6. Cable (1) according to one of the preceding claims, characterized in that viewed according to a cross section of the cable (1) at right angles to the longitudinal axis (9) of the cable (1), from the core (2) outwards, there is an intermediate distance between the fibres or strands of the successive groups of fibres or strands (5, 6, 7),.

7. Cable (1) according to one of the preceding claims, characterized in that the fibres or strands (5, 6, 7) of a said fibre package, comprise textile fibres or textile strands.

8. Cable (1) according to one of the preceding claims, characterized in that the angle (a) between the first direction and the longitudinal axis (9) of the cable (1) is between 30° and 85°, preferably between 35° and 55°.

9. Cable (1) according to one of the preceding claims, characterized in that the angle (β) between the second direction and the longitudinal axis (9) is between 30° and 85°, preferably between 35° and 55°.

10. Cable (1) according to one of the preceding claims, characterized in that the angle between the first direction and the second direction is between 70° and 90°.

11. Cable (1) according to one of the preceding claims, characterized in that the ratio between the largest transverse dimension and the smallest transverse dimension, viewed according to a cross section of the cable (1) at right angles to the axis of the cable (1), is between 1 and 5.

12. Cable (1) according to one of the preceding claims, characterized in that said elastomer is a mixture of natural rubber and synthetic rubber.

13. Method of producing a pliable cable (1), wherein the cable (1) comprises a core (2) and a core-surrounding sheath (3) and wherein the core (2) comprises one or more strand-like elements (4), characterized in that the production of the cable (1) comprises the following steps:

• wrapping the core (2) with successively a first and a second layer of vulcanisable or polymerisable elastomer (50, 60), which includes fibres or strands (5, 6) and in which the fibres or strands (5, 6) in the first and the second layer (50, 60) extend substantially along a first direction and a second direction, respectively, both directions forming an angle (α, β) to the longitudinal axis (9) of the cable (1) and crossing each other, and

• in which the cable (1) is subjected to a vulcanisation or polymerisation process so that the elastomer is vulcanised or polymerised.

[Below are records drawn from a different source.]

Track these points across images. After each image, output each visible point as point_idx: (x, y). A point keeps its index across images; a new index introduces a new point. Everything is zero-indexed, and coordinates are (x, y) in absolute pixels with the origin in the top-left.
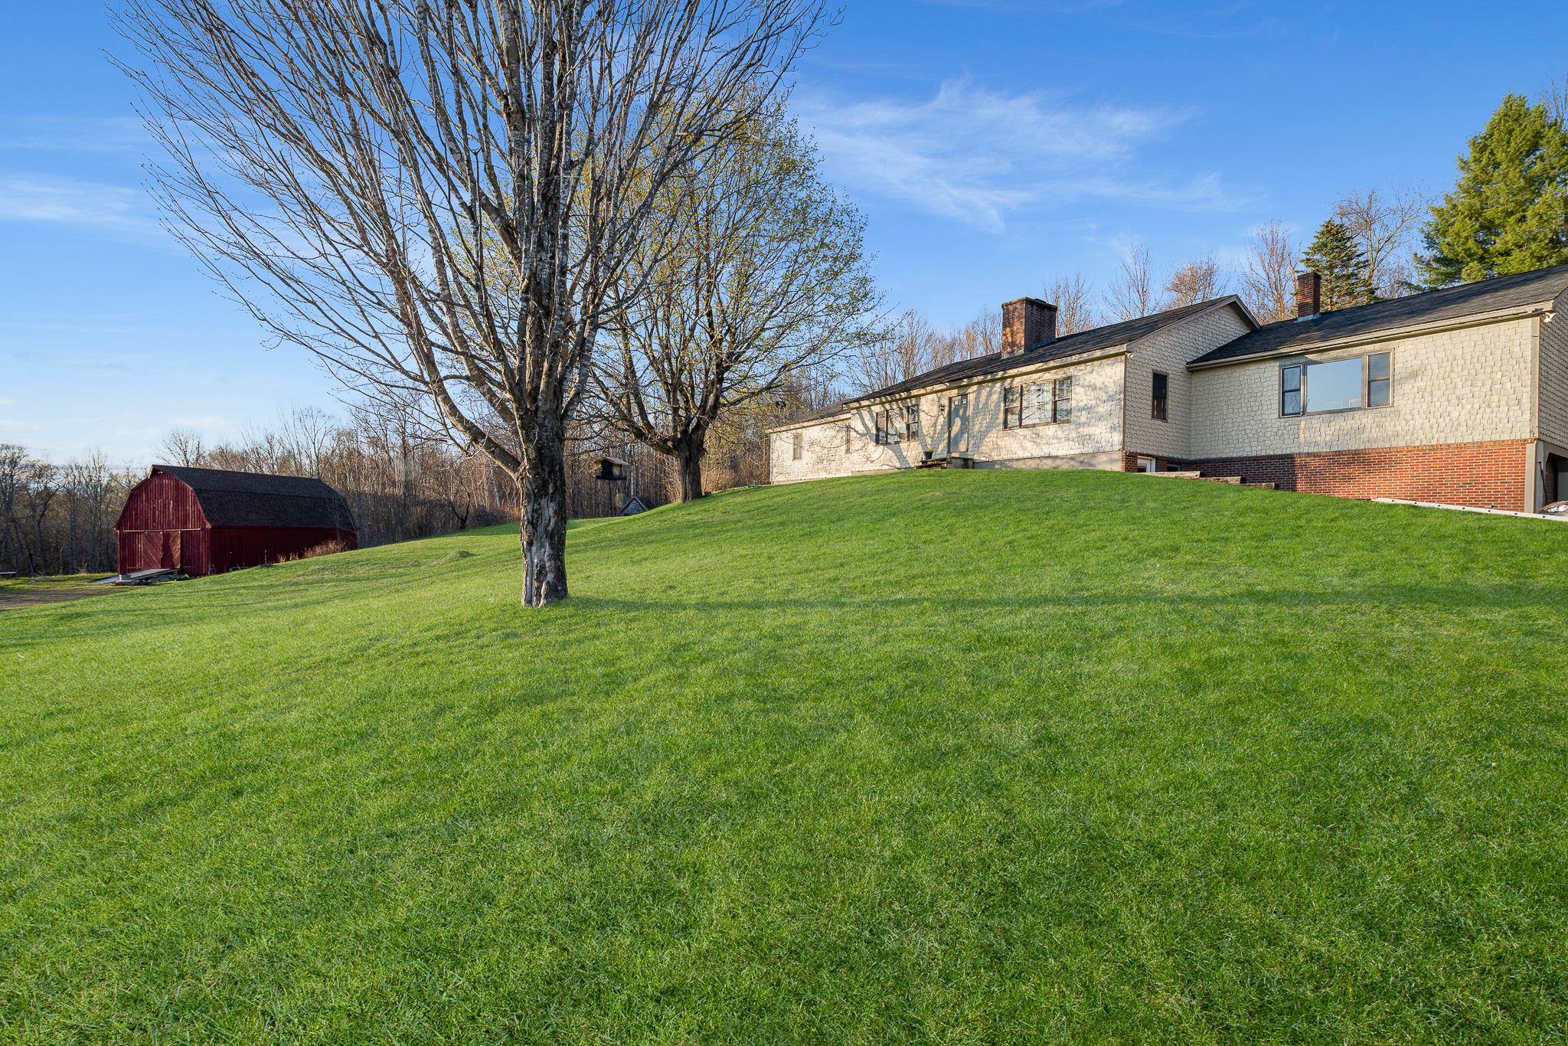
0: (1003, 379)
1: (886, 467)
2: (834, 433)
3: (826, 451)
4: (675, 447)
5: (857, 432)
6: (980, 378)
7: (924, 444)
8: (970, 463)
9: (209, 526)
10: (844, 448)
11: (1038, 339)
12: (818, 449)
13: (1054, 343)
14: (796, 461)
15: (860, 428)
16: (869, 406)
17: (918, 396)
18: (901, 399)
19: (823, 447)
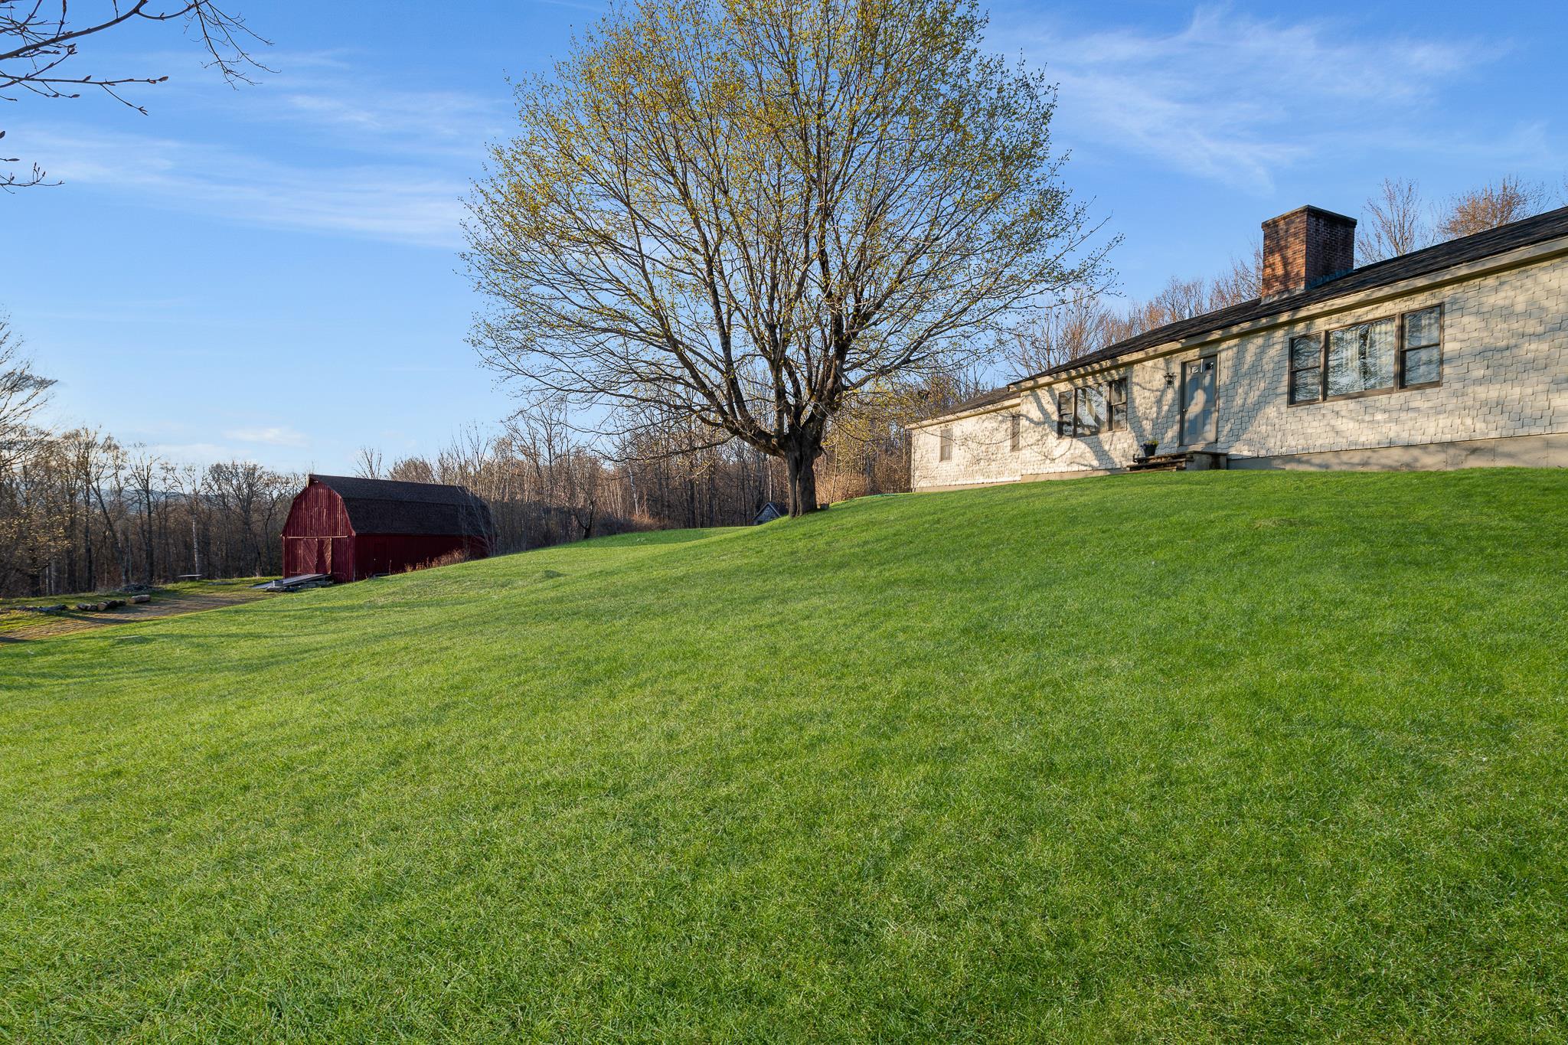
0: (1292, 323)
1: (1075, 468)
2: (995, 425)
3: (984, 448)
4: (781, 446)
5: (1031, 421)
6: (1246, 325)
7: (1139, 434)
8: (1223, 460)
9: (354, 534)
10: (1008, 443)
11: (1327, 270)
12: (974, 446)
13: (1352, 274)
14: (945, 463)
15: (1036, 414)
16: (1049, 385)
17: (1130, 365)
18: (1101, 371)
19: (980, 444)
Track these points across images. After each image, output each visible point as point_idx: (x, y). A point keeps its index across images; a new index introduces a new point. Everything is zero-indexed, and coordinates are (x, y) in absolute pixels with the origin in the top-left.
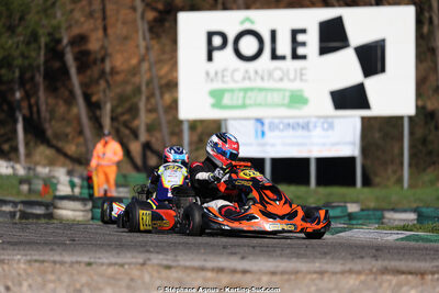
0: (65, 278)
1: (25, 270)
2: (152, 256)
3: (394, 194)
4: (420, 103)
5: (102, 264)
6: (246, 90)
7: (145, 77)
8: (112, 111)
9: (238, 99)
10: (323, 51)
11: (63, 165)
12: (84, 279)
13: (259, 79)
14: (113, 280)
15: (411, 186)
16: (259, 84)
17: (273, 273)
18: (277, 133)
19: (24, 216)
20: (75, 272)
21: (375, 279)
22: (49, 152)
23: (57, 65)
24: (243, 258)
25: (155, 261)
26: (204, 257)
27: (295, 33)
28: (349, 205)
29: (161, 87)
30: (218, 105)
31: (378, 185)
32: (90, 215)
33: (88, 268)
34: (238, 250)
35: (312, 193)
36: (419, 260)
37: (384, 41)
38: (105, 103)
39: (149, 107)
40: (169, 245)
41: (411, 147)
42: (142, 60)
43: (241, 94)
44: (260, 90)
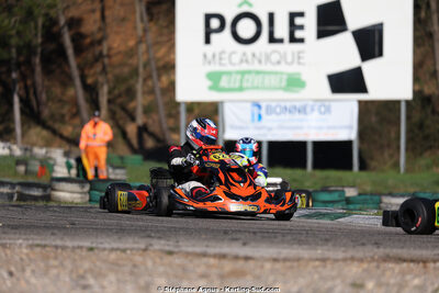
0: (68, 264)
1: (27, 255)
2: (154, 241)
3: (390, 178)
4: (417, 88)
5: (104, 249)
6: (243, 73)
7: (142, 59)
8: (110, 92)
9: (235, 81)
10: (321, 34)
11: (60, 147)
12: (86, 265)
13: (256, 62)
14: (115, 266)
15: (407, 170)
16: (256, 66)
17: (276, 260)
18: (274, 117)
19: (22, 197)
20: (77, 257)
21: (378, 267)
22: (45, 133)
23: (52, 46)
24: (244, 244)
25: (157, 247)
26: (206, 243)
27: (293, 16)
28: (346, 190)
29: (158, 69)
30: (215, 87)
31: (374, 169)
32: (87, 198)
33: (91, 253)
34: (239, 236)
35: (309, 175)
36: (420, 247)
37: (381, 25)
38: (102, 85)
39: (146, 89)
40: (170, 229)
41: (409, 131)
42: (140, 42)
43: (239, 77)
44: (258, 73)
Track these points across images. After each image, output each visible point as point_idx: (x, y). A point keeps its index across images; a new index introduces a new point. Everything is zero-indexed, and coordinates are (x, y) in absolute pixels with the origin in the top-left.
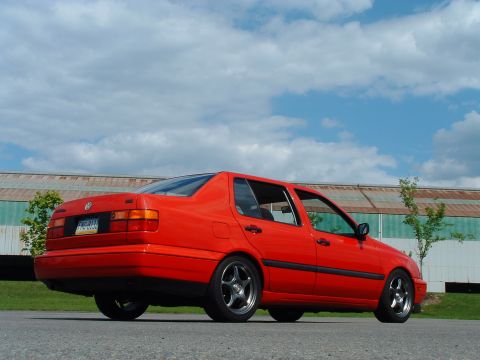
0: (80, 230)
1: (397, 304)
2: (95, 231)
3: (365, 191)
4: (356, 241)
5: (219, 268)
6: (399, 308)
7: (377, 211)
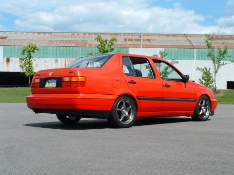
0: (47, 85)
1: (203, 112)
2: (55, 86)
3: (187, 37)
4: (183, 83)
5: (116, 103)
6: (203, 114)
7: (193, 47)
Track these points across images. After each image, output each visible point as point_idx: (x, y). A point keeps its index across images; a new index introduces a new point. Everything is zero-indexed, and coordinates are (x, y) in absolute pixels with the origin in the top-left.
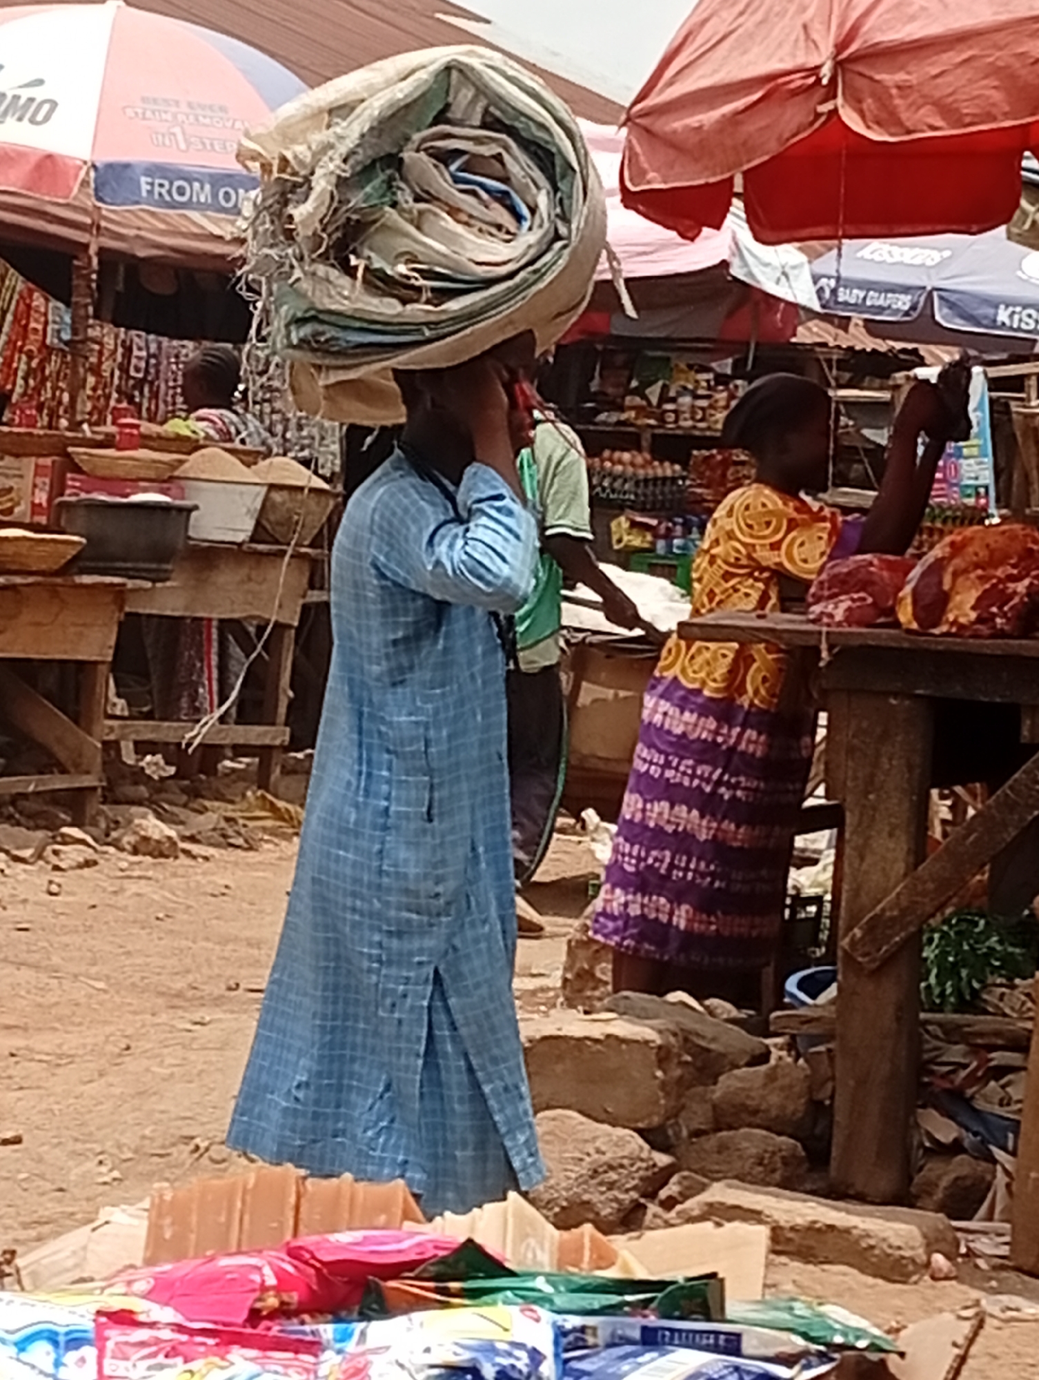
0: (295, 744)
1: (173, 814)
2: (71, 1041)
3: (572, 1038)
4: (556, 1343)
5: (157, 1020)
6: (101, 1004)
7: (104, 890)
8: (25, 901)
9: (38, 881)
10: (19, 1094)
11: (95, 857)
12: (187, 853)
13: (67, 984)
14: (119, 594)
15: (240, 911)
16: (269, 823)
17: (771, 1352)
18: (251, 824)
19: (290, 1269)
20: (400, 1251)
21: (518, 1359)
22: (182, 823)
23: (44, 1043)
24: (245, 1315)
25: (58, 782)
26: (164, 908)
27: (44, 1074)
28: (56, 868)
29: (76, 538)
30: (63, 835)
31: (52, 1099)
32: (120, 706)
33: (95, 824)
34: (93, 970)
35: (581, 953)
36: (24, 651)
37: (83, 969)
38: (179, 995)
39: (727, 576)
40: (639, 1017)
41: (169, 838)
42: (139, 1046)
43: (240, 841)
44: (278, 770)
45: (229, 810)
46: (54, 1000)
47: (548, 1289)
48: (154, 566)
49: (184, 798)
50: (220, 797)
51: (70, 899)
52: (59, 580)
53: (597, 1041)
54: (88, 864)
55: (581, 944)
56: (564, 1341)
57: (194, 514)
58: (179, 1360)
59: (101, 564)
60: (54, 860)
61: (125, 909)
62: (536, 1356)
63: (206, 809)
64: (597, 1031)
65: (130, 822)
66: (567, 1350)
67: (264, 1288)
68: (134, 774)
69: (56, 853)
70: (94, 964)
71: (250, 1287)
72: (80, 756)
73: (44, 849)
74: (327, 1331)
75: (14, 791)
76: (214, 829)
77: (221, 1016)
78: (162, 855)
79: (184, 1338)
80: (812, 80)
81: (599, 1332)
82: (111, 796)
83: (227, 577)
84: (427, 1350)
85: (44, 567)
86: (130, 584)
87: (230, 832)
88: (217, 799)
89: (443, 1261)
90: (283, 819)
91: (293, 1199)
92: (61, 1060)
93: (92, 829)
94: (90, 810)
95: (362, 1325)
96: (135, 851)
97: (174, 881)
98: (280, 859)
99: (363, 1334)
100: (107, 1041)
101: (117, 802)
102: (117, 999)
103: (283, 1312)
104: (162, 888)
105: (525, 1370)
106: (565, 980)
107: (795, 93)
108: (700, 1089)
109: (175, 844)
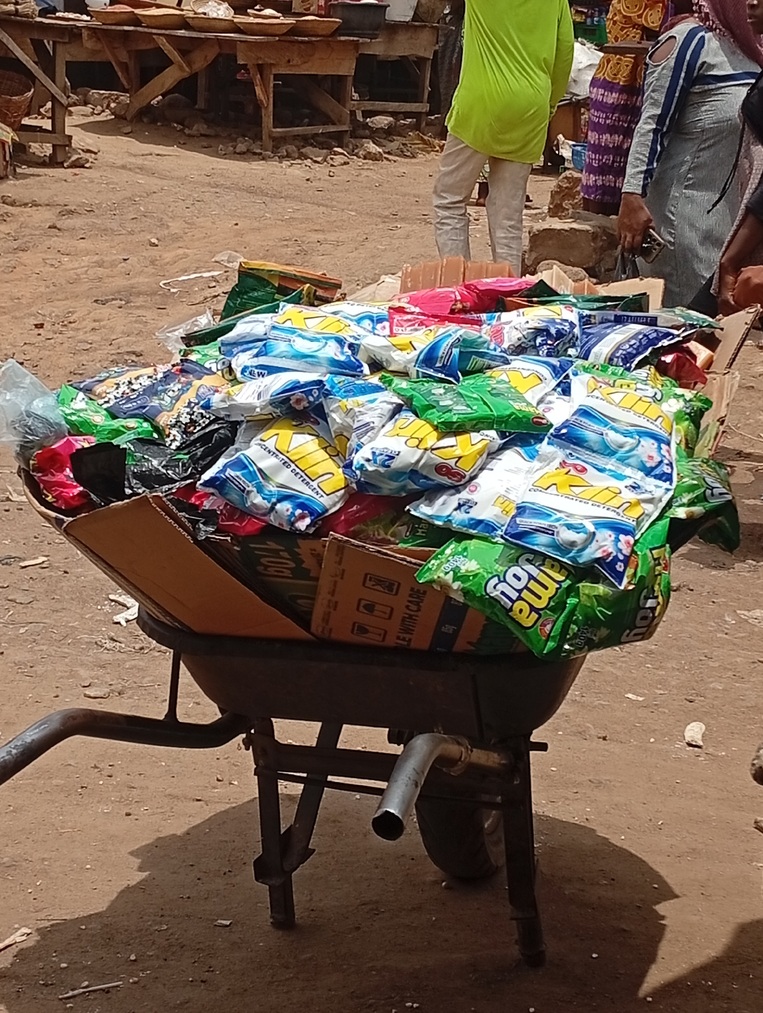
0: (431, 113)
1: (381, 142)
2: (343, 236)
3: (555, 229)
4: (580, 321)
5: (378, 227)
6: (354, 221)
7: (353, 174)
8: (320, 179)
9: (324, 171)
10: (323, 257)
11: (348, 160)
12: (387, 159)
13: (340, 213)
14: (356, 45)
15: (410, 182)
16: (421, 146)
17: (670, 325)
18: (413, 146)
19: (466, 293)
20: (511, 286)
21: (565, 326)
22: (384, 146)
23: (332, 237)
24: (449, 311)
25: (332, 129)
26: (378, 182)
27: (333, 249)
28: (332, 165)
29: (337, 20)
30: (334, 151)
31: (336, 259)
32: (356, 96)
33: (347, 147)
34: (350, 207)
35: (557, 197)
36: (316, 71)
37: (346, 206)
38: (386, 217)
39: (622, 29)
40: (584, 221)
41: (379, 152)
42: (371, 238)
43: (409, 154)
44: (424, 123)
45: (404, 141)
46: (335, 219)
47: (574, 300)
48: (371, 32)
49: (385, 136)
50: (400, 135)
51: (339, 178)
52: (330, 39)
53: (566, 231)
54: (346, 163)
55: (557, 192)
56: (583, 320)
57: (388, 8)
58: (424, 327)
59: (347, 32)
60: (331, 162)
61: (362, 182)
62: (572, 325)
63: (394, 140)
64: (566, 227)
65: (362, 145)
66: (584, 324)
67: (456, 301)
68: (363, 125)
69: (332, 159)
70: (350, 204)
71: (450, 299)
72: (341, 116)
73: (327, 157)
74: (484, 316)
75: (314, 132)
76: (398, 149)
77: (405, 225)
78: (377, 160)
79: (426, 318)
81: (597, 318)
82: (354, 135)
83: (402, 37)
84: (527, 322)
85: (324, 33)
86: (361, 40)
87: (405, 150)
88: (399, 136)
89: (530, 289)
90: (427, 144)
91: (462, 270)
92: (338, 244)
93: (347, 149)
94: (345, 141)
95: (499, 313)
96: (365, 158)
97: (381, 171)
98: (426, 161)
99: (499, 317)
100: (357, 236)
101: (356, 137)
102: (361, 219)
103: (464, 311)
104: (377, 173)
105: (568, 330)
106: (549, 208)
108: (610, 251)
109: (381, 155)
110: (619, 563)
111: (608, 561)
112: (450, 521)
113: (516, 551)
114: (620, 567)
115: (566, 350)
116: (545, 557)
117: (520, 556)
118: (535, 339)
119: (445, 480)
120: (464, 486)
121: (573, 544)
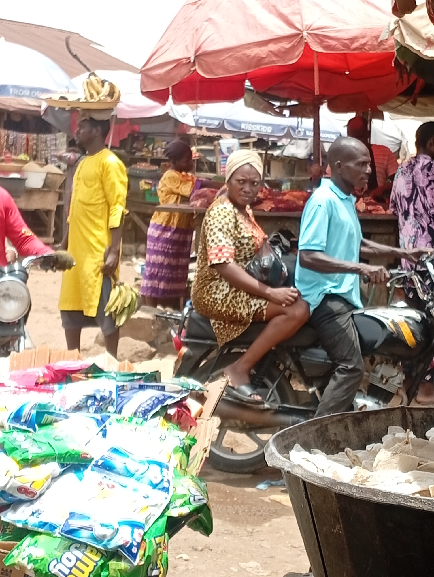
17: (173, 390)
19: (47, 372)
20: (76, 367)
21: (106, 393)
24: (34, 384)
40: (147, 312)
47: (115, 376)
53: (136, 319)
56: (118, 389)
57: (27, 181)
58: (16, 395)
62: (111, 393)
66: (119, 391)
67: (39, 377)
71: (36, 377)
74: (56, 387)
79: (18, 390)
80: (189, 61)
81: (128, 387)
83: (36, 198)
89: (87, 369)
95: (65, 385)
99: (66, 387)
103: (44, 383)
105: (108, 396)
107: (184, 64)
110: (134, 548)
111: (127, 546)
112: (27, 523)
113: (69, 542)
114: (134, 550)
115: (107, 408)
116: (87, 545)
117: (71, 546)
118: (87, 402)
119: (23, 497)
120: (36, 500)
121: (104, 536)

14. Method according to Claim 13, characterized in that the core (2) is wrapped with a third layer of vulcanisable or polymerisable elastomer (70), which includes fibres or strands (7) and in which these fibres or strands (7) of the third layer (70) extend substantially along the longitudinal axis of the cable (1)·

15. Method according to Claim 14, characterized in that after the first elastomer layer (50) has been wrapped around the core (2) and before the second elastomer layer (60) is wrapped around it, the third elastomer layer (70) is wrapped around the core (2).

16. Method according to one of Claims 13 to 15, characterized in that an additional elastomer layer (80) is wrapped around the second elastomer layer (60).

17. Method according to one of Claims 13 to 6, characterized in that a said elastomer layer (50, 60, 70, 80) at least partly overlaps itself.

18. Method according to one of Claims 13 to 17, characterized in that the fibres or strands (5, 6, 7) which are present in the said fibre- or strand-comprising elastomer layers (50, 60, 70), are covered with an adhesion-improving cover layer.

19. Method according to one of Claims 13 to 18, characterized in that the cable (1) is placed in a mould for said vulcanisation or polymerisation process, said mould is heated to a temperature of between 1 10°C and 170°C and said mould is subjected to a surface pressure of between 5MPa and 80MPa.

20. Method according to one of Claims 13 to 19, characterized in that the cable (1) is a cable (1) according to one or more of Claims 1 to 12.